Question

If p,q and r are all non zero and p+q+r=0 prove that p^2÷qr+q^2÷rp+r^2÷pq=3​

Answer 1

Answer: This question can be easily solved.

Step-by-step explanation:

p+q+r=0

Given that,  

p+q=-r .........(1)

Cubing both sides,

(p+q)^3 = (-r)^3

p^3+q^3+3pq^2+3p^2q= r^3

p^3+q^3+r^3= -3pq(p+q)

p^3+q^3+r^3= 3pqr

p^3/pqr+q^3/pqr+r^3/pqr= 3

p^2/pqr+q^2/pqr+r^2/pqr= 3

Hence it is proved.

Answer 2

$\dfrac{p^2}{qr}+\dfrac{q^2}{rp}+\dfrac{r^2}{pq}=3$, proved.

Step-by-step explanation:

Given,

p + q + r = 0

To prove that, $\dfrac{p^2}{qr}+\dfrac{q^2}{rp}+\dfrac{r^2}{pq}=3$.

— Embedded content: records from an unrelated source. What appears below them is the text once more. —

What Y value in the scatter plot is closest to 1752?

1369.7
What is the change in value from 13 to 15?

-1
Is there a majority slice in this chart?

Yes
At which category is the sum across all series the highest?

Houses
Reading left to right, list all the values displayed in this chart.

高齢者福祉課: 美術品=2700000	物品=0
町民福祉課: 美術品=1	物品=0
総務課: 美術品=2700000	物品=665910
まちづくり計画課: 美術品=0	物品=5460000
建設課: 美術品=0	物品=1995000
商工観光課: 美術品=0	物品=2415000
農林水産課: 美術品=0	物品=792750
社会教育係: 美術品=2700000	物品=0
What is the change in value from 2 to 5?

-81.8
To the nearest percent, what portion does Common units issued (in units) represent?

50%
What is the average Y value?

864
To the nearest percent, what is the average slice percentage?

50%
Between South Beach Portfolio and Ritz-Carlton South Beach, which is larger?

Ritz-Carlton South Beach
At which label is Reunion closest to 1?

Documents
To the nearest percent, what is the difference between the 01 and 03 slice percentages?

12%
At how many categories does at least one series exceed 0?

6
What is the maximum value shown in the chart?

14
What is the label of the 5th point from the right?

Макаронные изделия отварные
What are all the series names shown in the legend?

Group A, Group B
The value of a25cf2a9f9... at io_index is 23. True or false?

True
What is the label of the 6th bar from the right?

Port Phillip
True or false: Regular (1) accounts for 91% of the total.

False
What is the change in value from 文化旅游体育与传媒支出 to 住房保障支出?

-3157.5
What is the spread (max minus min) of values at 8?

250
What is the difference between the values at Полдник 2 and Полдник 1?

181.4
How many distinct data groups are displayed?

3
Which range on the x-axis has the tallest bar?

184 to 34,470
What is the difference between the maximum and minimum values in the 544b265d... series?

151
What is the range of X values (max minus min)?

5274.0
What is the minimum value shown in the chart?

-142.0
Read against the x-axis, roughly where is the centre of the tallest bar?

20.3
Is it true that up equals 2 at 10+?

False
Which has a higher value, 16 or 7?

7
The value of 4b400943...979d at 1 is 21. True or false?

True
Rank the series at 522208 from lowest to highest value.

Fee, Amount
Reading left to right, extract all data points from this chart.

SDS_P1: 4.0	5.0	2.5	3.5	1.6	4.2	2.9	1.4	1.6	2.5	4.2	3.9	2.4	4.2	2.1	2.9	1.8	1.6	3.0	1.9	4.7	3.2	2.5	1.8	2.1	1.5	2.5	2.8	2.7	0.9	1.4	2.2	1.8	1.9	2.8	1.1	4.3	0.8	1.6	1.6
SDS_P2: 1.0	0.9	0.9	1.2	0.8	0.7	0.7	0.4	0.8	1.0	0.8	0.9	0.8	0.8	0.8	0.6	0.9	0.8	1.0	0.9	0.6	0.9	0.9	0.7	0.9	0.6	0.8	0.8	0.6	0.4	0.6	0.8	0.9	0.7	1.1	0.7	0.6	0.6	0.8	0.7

L.H.S. $= \dfrac{p^2}{qr}+\dfrac{q^2}{rp}+\dfrac{r^2}{pq}$

Multiplying p, q and r first, second and third term respectively,

$= \dfrac{p^3}{pqr}+\dfrac{q^3}{pqr}+\dfrac{r^3}{pqr}$

$= \dfrac{1}{pqr}(p^3+q^3+r^3)$

Using the algebraic identity,

If a + b + c = 0, then

$a^{3} +b^{3} +c^{3} =3abc$

$= \dfrac{1}{pqr}(3pqr)$

[∵ p + q + r = 0 given by question]

= 3

= R.H.S., proved.

Thus, $\dfrac{p^2}{qr}+\dfrac{q^2}{rp}+\dfrac{r^2}{pq}=3$, proved.